A Resilient National Social Contract is a dynamic national agreement between state and society, including different groups in society, on how to live together, and notably, around how power is distributed and exercised. It allows for the peaceful mediation of different demands and conflicting interests, and different expectations and understandings of rights and responsibilities (including with nested or overlapping social contracts), over time, and in response to contextual factors (including shocks and stressors), through varied mechanisms, institutions and processes.

Study Questions

  • What drives a resilient national social contract?  
  • How does it evolve / adapt over time, in ways that facilitate and/or undermine achieving and sustaining peace? (top-down, bottom-up; path dependencies; sequencing; driver interactions)
  • How do we know one when we see one?
  • What are the implications for policy and scholarship, including around the ways in which international actors can support nationally-owned processes of sustaining peace?

Study Propositions

  • A resilient national social contract lies at the heart of achieving and sustaining peace.
  • Our three drivers

To investigate our key questions and overarching proposition, our case study research examined and has now validated the importance of three “drivers” of a resilient social contract – around: core conflict and fragility issues being progressively addressed; the role of institutions in fostering inclusive results, and; broadening and deepening social cohesion – alongside cross-cutting themes around inclusion/exclusion, the role of international actors, and resilience capacities for peace. We think these broadly encompass core values and mechanisms of the social contract, spanning time and geographical space, yet with attention to the dynamism and adaptability that countries in transition from conflict and fragility demand.

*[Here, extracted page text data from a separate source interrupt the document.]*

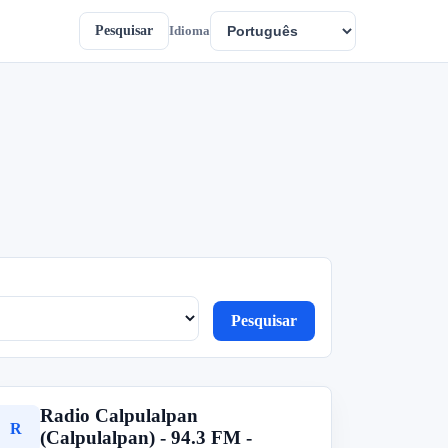
Pesquisar
Idioma
Pesquisar
Radio Calpulalpan
R
(Calpulalpan) - 94.3 FM -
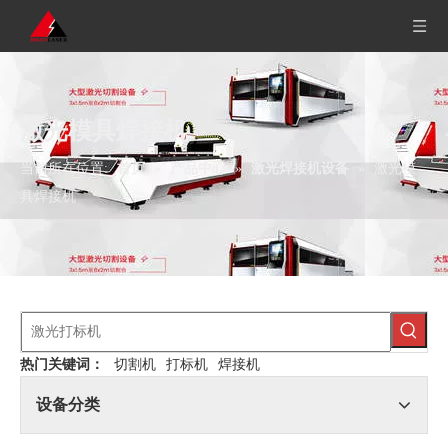
激光模具焊接机
当前所在位置:
首页
»
产品中心
»
激光焊接机设备
»
激光模
具焊接机
热门关键词：
切割机
打标机
焊接机
设备分类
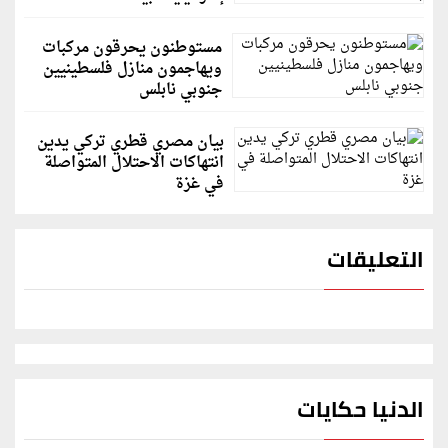
مستوطنون يحرقون مركبات
ويهاجمون منازل فلسطينيين
جنوبي نابلس
بيان مصري قطري تركي يدين
انتهاكات الاحتلال المتواصلة
في غزة
التعليقات
الدنيا حكايات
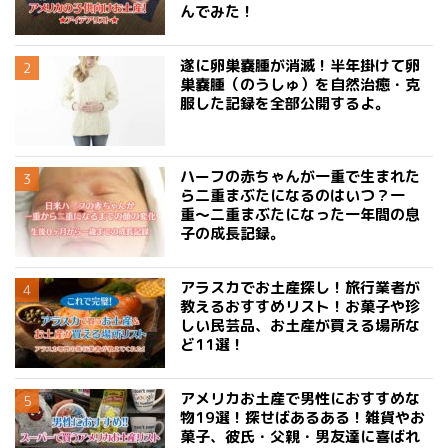
んでみた！
遂に卵巣嚢腫が消滅！半年掛けて卵
巣嚢腫（のうしゅ）を自然治癒・克
服した記録を全部公開するよ。
ハーフの赤ちゃんが一重で生まれた
ら二重まぶたになるのはいつ？一
重〜二重まぶたになった一年間の息
子の成長記録。
アラスカでお土産探し！旅行業者が
教えるおすすめリスト！お菓子や珍
しい民芸品、お土産が買える場所な
ど11選！
アメリカお土産で男性におすすめな
物19選！探せばあるある！雑貨やお
菓子、彼氏・父親・男友達に喜ばれ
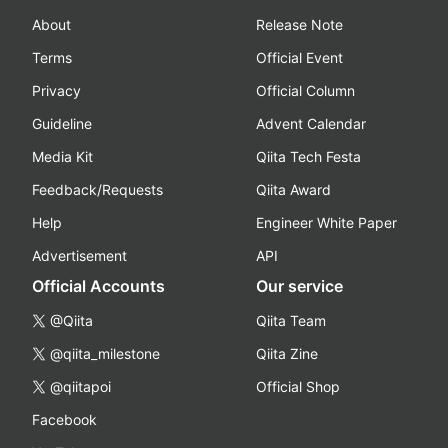
About
Release Note
Terms
Official Event
Privacy
Official Column
Guideline
Advent Calendar
Media Kit
Qiita Tech Festa
Feedback/Requests
Qiita Award
Help
Engineer White Paper
Advertisement
API
Official Accounts
Our service
@Qiita
Qiita Team
@qiita_milestone
Qiita Zine
@qiitapoi
Official Shop
Facebook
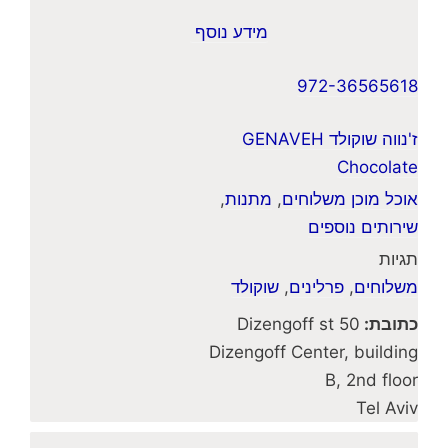
מידע נוסף
972-36565618
ז'נווה שוקולד GENAVEH
Chocolate
אוכל מוכן משלוחים
,
מתנות
,
שירותים נוספים
תגיות
משלוחים
,
פרלינים
,
שוקולד
כתובת:
50 Dizengoff st
Dizengoff Center, building
B, 2nd floor
Tel Aviv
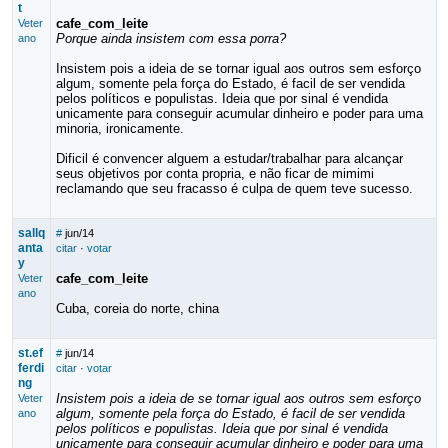
t
cafe_com_leite
Veter
Porque ainda insistem com essa porra?
ano
Insistem pois a ideia de se tornar igual aos outros sem esforço
algum, somente pela força do Estado, é facil de ser vendida
pelos políticos e populistas. Ideia que por sinal é vendida
unicamente para conseguir acumular dinheiro e poder para uma
minoria, ironicamente.
Dificil é convencer alguem a estudar/trabalhar para alcançar
seus objetivos por conta propria, e não ficar de mimimi
reclamando que seu fracasso é culpa de quem teve sucesso.
sallq
#
jun/14
anta
citar
·
votar
y
cafe_com_leite
Veter
ano
Cuba, coreia do norte, china
st.ef
#
jun/14
ferdi
citar
·
votar
ng
Insistem pois a ideia de se tornar igual aos outros sem esforço
Veter
algum, somente pela força do Estado, é facil de ser vendida
ano
pelos políticos e populistas. Ideia que por sinal é vendida
unicamente para conseguir acumular dinheiro e poder para uma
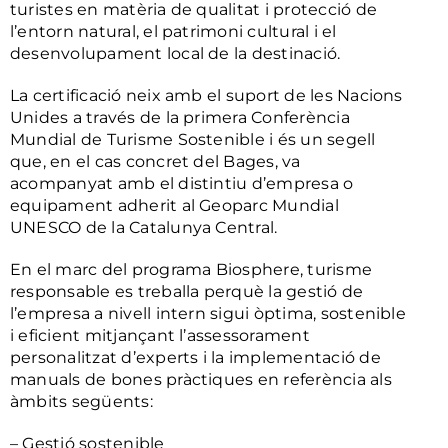
turistes en matèria de qualitat i protecció de
l’entorn natural, el patrimoni cultural i el
desenvolupament local de la destinació.
La certificació neix amb el suport de les Nacions
Unides a través de la primera Conferència
Mundial de Turisme Sostenible i és un segell
que, en el cas concret del Bages, va
acompanyat amb el distintiu d’empresa o
equipament adherit al Geoparc Mundial
UNESCO de la Catalunya Central.
En el marc del programa Biosphere, turisme
responsable es treballa perquè la gestió de
l’empresa a nivell intern sigui òptima, sostenible
i eficient mitjançant l’assessorament
personalitzat d’experts i la implementació de
manuals de bones pràctiques en referència als
àmbits següents:
– Gestió sostenible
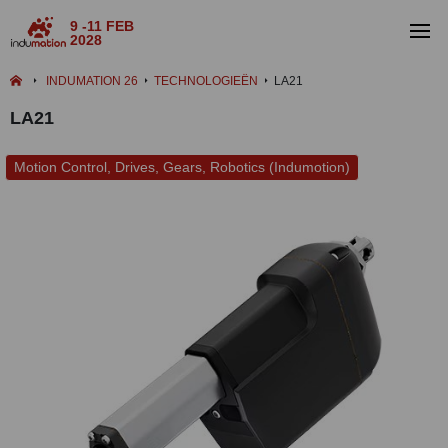
9 -11 FEB
2028
INDUMATION 26
TECHNOLOGIEËN
LA21
LA21
Motion Control, Drives, Gears, Robotics (Indumotion)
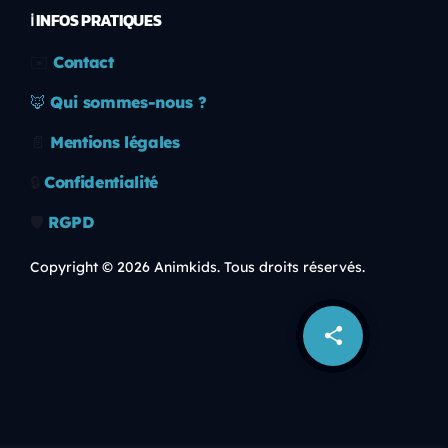
ℹ️ INFOS PRATIQUES
✉️
Contact
🦊
Qui sommes-nous ?
📄
Mentions légales
🔒
Confidentialité
🛡️
RGPD
Copyright © 2026 Animkids. Tous droits réservés.
share
email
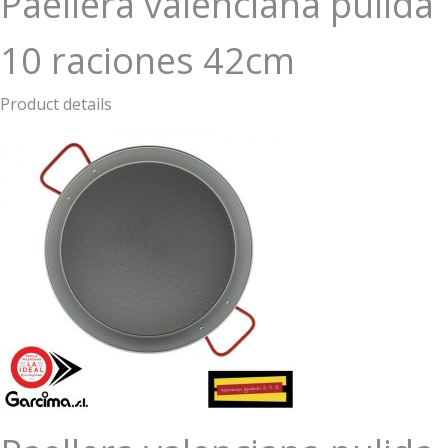
Paellera valenciana pulida
10 raciones 42cm
Product details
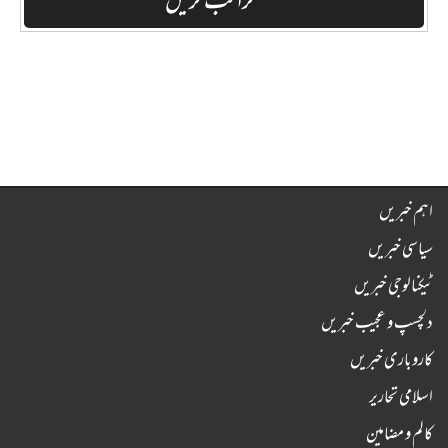
اہم خبریں
سیاسی خبریں
ٹیکنالوجی خبریں
دلچسپ و عجیب خبریں
کاروباری خبریں
اسلامی تحاریر
کالم و مضامین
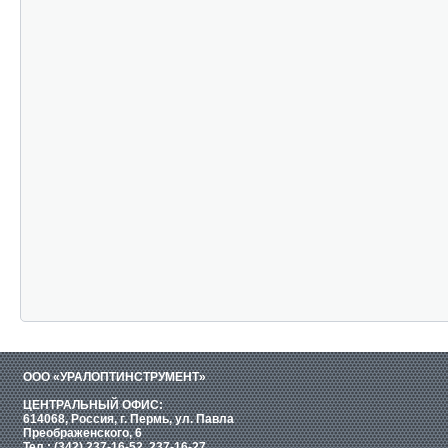
ООО «УРАЛОПТИНСТРУМЕНТ»
ЦЕНТРАЛЬНЫЙ ОФИС:
614068, Россия, г. Пермь, ул. Павла
Преображенского, 6
Тел.: (342) 237-16-52, 237-16-27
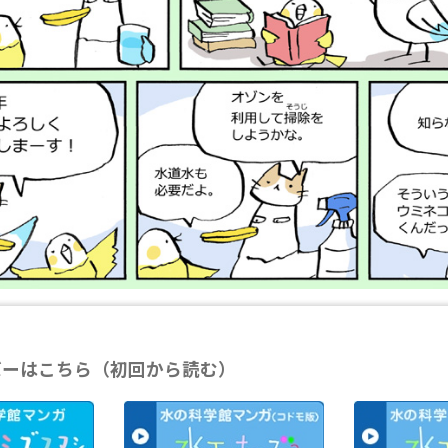
バーはこちら（初回から読む）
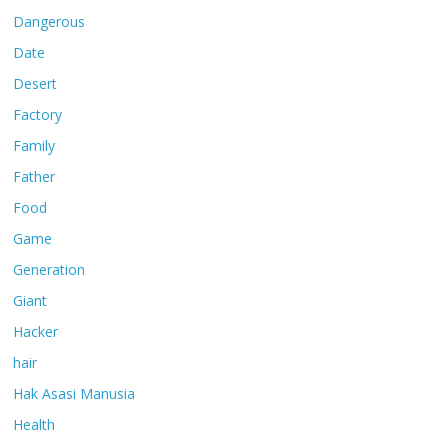
Dangerous
Date
Desert
Factory
Family
Father
Food
Game
Generation
Giant
Hacker
hair
Hak Asasi Manusia
Health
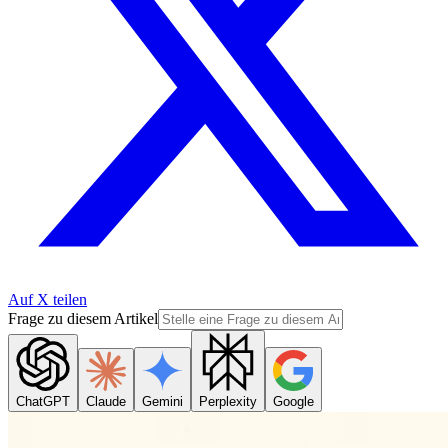
Auf X teilen
Frage zu diesem Artikel
ChatGPT
Claude
Gemini
Perplexity
Google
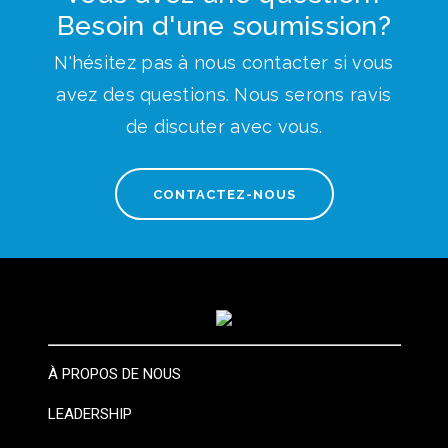
Besoin d'une soumission?
N'hésitez pas à nous contacter si vous
avez des questions. Nous serons ravis
de discuter avec vous.
CONTACTEZ-NOUS
À PROPOS DE NOUS
LEADERSHIP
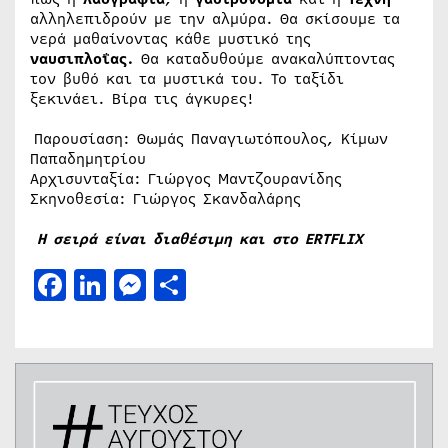
αλληλεπιδρούν με την αλμύρα. Θα σκίσουμε τα
νερά μαθαίνοντας κάθε μυστικό της
ναυσιπλοΐας.
Θα καταδυθούμε ανακαλύπτοντας
τον βυθό και τα μυστικά του. Το ταξίδι
ξεκινάει. Βίρα τις άγκυρες!
Παρουσίαση: Θωμάς Παναγιωτόπουλος, Κίμων
Παπαδημητρίου
Αρχισυνταξία: Γιώργος Μαντζουρανίδης
Σκηνοθεσία: Γιώργος Σκανδαλάρης
Η σειρά είναι διαθέσιμη και στο ERTFLIX
Facebook
LinkedIn
Messenger
Μοιραστείτε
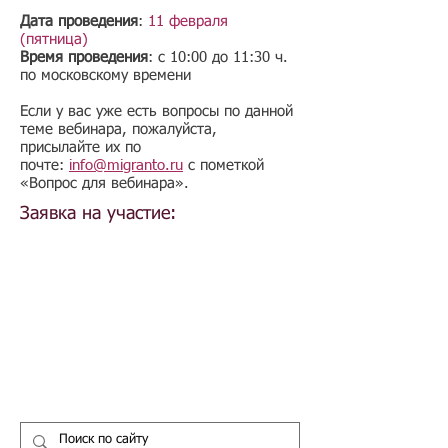
Дата проведения
:
11 февраля
(пятница)
Время проведения
: с 10:00 до 11:30 ч.
по московскому времени
​Если у вас уже есть вопросы по данной
теме вебинара, пожалуйста,
присылайте их по
почте:
info@migranto.ru
с пометкой
«Вопрос для вебинара».
Заявка на участие:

Phase I of our project research on eleven case studies engaged both exploratory and explanatory research methods, through interviews, focus groups, and other ethnographic methods, led by national authors with oversight from the project’s Research Director. Differential concerns and interests of social groups, notably women and youth, and ethnic and religious, groups were considered. While the emphasis of case study research is qualitative and context-rich, survey data was used to buttress research findings throughout. Findings were validated in numerous ways – notably, through a series of scholar-policy “dialogues” and validation workshops.